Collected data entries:
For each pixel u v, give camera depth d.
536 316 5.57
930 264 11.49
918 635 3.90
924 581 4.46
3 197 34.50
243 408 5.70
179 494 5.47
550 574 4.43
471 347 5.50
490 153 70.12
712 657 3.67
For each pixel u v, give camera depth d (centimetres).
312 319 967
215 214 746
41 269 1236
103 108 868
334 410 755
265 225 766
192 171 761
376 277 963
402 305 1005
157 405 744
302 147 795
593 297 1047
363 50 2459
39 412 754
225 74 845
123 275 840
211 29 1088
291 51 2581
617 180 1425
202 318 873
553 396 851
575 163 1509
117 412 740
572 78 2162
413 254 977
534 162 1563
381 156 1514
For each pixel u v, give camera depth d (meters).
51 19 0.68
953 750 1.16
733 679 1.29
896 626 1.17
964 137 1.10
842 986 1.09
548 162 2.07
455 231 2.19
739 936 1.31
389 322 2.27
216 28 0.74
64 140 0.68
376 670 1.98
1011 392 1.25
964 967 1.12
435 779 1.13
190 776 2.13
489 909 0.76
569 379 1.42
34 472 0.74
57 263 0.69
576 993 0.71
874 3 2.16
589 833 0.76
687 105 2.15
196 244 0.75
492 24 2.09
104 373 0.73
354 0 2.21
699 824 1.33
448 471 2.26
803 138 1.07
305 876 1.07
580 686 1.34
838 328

* [What needs to be done]:
Copy out every line of the data where the word "camera" occurs.

* [Task output]:
For each pixel u v, give camera depth d.
For each pixel u v, give camera depth d (centimetres).
For each pixel u v, give camera depth d (meters).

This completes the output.